Justice is the object of government, and those who support the government, must be agreed as to the justice to be executed by it, or they cannot rightfully unite in maintaining the government itself.
[4] Jones on Bailments,
[5] Kent, describing the difficulty of construing the written law, says:
"Such is the imperfection of language, and the want of technical skill in the makers of the law, that statutes often give occasion to the most perplexing and distressing doubts and discussions, arising from the ambiguity that attends them.
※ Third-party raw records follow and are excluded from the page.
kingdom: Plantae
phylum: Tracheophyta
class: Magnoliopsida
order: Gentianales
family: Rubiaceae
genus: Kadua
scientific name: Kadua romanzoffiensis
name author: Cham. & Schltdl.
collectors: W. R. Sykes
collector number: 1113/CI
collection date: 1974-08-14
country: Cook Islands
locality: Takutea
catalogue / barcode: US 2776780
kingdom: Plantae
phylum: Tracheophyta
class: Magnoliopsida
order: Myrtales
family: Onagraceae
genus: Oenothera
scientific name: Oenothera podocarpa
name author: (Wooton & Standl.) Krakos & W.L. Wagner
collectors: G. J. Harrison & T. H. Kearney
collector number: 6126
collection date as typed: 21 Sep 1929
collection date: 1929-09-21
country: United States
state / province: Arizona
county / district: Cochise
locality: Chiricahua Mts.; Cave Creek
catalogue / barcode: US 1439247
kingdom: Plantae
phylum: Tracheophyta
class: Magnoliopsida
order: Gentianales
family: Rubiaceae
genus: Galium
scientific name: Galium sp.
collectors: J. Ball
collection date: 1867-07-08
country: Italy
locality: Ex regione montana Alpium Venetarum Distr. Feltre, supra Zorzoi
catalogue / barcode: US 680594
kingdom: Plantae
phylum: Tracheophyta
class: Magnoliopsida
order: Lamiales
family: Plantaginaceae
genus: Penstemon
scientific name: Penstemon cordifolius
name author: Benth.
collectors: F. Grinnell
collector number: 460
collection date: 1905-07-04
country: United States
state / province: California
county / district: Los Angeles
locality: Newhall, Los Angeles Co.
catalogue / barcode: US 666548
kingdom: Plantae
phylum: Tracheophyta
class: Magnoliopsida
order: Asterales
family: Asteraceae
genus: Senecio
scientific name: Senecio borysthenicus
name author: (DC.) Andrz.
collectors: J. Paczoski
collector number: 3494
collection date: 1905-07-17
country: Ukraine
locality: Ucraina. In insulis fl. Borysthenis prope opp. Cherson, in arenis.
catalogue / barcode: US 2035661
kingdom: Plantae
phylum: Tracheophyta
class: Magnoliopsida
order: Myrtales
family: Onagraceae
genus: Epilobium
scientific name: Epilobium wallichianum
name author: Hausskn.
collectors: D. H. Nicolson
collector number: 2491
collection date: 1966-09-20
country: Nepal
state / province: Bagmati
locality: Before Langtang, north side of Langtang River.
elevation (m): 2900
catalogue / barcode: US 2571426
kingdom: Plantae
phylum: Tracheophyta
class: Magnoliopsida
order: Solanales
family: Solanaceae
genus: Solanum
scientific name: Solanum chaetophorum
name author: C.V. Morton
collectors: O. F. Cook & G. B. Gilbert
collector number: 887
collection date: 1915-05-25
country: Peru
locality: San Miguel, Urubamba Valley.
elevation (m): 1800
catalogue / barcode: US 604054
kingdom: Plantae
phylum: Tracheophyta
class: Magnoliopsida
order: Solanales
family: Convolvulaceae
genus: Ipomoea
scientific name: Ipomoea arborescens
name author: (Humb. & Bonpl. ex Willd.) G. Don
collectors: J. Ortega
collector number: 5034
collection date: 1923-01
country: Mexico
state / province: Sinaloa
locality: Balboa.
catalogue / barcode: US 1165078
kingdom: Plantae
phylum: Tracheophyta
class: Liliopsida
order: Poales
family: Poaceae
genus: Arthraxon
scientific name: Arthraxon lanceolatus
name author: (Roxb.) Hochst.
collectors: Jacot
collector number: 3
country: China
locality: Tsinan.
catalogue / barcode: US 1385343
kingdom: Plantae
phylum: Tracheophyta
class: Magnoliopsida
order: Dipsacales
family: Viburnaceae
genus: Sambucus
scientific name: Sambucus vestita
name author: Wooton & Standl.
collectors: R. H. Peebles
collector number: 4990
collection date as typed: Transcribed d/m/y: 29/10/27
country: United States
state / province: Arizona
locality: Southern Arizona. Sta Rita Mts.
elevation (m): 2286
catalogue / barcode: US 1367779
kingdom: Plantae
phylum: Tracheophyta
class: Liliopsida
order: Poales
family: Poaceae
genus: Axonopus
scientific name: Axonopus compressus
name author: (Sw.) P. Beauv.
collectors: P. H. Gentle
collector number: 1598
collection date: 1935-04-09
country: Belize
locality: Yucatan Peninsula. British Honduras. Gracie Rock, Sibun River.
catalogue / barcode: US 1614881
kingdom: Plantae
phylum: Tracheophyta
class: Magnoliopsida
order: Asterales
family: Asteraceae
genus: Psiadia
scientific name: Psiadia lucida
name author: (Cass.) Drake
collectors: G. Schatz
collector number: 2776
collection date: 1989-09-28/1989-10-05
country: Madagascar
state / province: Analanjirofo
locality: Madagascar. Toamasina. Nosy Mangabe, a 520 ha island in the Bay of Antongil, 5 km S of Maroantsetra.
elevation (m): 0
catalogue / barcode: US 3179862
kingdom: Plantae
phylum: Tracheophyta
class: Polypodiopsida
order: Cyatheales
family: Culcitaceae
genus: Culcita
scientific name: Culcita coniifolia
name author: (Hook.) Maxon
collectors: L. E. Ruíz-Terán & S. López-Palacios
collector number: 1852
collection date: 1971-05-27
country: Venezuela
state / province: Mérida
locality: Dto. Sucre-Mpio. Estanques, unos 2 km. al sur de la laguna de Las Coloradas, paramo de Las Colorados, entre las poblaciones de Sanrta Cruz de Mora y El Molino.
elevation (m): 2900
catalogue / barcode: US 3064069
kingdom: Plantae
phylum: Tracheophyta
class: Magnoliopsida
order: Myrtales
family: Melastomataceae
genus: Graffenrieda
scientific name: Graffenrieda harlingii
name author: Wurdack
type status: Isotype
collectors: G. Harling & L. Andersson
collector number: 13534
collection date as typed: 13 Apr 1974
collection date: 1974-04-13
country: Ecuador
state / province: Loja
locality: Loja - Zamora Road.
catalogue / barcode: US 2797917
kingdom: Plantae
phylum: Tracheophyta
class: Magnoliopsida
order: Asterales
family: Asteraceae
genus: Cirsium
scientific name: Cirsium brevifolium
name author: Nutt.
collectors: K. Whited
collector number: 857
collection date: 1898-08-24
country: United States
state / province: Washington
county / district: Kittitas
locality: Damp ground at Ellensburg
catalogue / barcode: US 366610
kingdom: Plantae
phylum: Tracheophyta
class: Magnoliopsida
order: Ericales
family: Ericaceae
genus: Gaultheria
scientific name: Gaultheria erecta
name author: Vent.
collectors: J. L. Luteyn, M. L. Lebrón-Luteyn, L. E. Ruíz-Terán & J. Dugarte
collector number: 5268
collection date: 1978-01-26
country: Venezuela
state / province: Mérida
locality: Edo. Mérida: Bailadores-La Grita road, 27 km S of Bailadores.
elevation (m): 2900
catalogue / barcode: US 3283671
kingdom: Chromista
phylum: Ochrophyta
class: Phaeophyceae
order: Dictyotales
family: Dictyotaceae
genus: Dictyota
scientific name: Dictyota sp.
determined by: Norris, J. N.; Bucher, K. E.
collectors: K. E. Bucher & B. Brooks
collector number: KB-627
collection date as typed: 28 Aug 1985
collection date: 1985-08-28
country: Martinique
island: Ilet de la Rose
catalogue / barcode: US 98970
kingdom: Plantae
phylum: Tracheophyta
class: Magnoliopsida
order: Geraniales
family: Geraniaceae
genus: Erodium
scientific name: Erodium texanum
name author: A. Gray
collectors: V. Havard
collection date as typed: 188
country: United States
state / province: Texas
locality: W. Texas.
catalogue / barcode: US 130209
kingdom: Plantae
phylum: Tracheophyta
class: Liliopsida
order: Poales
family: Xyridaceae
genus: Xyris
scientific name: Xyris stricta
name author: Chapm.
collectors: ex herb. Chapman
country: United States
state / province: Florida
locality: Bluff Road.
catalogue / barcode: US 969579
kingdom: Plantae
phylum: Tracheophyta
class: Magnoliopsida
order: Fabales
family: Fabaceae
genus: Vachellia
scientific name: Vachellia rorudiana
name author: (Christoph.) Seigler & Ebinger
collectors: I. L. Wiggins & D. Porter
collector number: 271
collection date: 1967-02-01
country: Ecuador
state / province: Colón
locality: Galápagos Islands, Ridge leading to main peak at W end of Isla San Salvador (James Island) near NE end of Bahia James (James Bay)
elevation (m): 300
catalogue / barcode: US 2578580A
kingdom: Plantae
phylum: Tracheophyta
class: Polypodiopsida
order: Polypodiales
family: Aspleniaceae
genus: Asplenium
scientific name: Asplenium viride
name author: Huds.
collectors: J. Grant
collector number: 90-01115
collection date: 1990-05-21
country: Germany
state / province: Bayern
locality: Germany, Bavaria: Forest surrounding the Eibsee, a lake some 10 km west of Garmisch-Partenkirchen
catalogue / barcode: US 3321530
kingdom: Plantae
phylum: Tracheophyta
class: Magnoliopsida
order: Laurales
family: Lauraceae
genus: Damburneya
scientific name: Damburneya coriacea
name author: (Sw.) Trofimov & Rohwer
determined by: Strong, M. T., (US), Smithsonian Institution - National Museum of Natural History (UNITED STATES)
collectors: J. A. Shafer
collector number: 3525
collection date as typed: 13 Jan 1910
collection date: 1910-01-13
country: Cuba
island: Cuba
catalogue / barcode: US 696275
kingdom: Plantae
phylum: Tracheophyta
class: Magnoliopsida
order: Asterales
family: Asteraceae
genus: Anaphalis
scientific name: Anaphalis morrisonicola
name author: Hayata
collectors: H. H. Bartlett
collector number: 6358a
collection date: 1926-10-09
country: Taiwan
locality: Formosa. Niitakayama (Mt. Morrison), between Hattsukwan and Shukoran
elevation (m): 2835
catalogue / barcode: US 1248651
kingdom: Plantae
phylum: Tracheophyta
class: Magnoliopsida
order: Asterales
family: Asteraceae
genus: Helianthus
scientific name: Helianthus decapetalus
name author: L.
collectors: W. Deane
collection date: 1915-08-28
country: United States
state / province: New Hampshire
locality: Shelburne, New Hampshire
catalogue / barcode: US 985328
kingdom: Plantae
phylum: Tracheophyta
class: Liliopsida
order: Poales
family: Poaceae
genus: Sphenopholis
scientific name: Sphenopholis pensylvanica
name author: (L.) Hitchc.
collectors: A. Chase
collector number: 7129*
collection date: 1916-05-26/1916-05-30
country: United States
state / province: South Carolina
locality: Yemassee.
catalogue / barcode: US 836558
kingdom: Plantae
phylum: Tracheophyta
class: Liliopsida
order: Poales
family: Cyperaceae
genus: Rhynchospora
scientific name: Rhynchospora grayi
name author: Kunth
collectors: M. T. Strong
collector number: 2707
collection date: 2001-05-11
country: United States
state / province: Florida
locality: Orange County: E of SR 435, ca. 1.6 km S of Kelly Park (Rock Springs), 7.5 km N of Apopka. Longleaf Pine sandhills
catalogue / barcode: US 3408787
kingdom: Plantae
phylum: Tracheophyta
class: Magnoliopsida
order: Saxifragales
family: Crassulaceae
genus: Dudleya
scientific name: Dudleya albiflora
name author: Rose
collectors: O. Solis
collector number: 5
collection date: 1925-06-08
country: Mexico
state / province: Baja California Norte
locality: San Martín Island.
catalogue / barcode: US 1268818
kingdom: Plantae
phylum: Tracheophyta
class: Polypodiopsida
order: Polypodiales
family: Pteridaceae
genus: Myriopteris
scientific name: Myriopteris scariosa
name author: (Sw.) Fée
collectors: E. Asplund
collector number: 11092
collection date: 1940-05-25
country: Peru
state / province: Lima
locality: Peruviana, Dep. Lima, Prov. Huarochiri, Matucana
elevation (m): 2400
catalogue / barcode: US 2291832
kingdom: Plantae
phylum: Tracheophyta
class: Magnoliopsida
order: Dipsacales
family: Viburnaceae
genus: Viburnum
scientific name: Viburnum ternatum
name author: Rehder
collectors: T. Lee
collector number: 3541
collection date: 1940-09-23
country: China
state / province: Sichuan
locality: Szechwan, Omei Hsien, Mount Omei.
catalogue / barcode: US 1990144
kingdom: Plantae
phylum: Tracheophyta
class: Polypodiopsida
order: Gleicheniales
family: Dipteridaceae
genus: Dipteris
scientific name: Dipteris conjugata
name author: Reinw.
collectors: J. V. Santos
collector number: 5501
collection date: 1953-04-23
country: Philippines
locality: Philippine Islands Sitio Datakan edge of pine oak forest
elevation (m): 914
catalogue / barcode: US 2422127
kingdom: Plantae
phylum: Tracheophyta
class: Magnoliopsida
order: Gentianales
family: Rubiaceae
It requires great experience, as well as the command of a perspicuous diction, to frame a law in such clear and precise terms, as to secure it from ambiguous expressions, and from all doubts and criticisms upon its meaning " Kent, 460.
The following extract from a speech of Lord Brougham, in the
House of Lords, confesses the same difficulty:
There was another subject, well worthy of the consideration of government during the recess, the expediency, or rather the absolute necessity, of some arrangement for the preparation of bills, not merely private, but public bills, in order that legislation might be consistent and systematic, and that the courts might not have so large a portion of their time occupied in endeavoring to construe acts of Parliament, in many cases unconstruable, and in most cases difficult to be construed." Law Reporter, 1848, p. 525.
[6] This condemnation of written laws must, of course, be understood as applying only to cases where principles and rights are involved, and not as condemning any governmental arrangements, or instrumentalities, that are consistent with natural right, and which must be agreed upon for the purpose of carrying natural law into effect. These things may be varied, as expediency may dictate, so only that they be allowed to infringe no principle of justice. And they must, of course, be written, because they do not exist as fixed principles, or laws in nature.
CHAPTER VI. JURIES OF THE PRESENT DAY ILLEGAL
It may probably be safely asserted that there are, at this day, no legal juries, either in England or America. And if there are no legal juries, there is, of course, no legal trial, nor "judgment," by jury.
In saying that there are probably no legal juries, I mean that there are probably no juries appointed in conformity with the principles of the common law.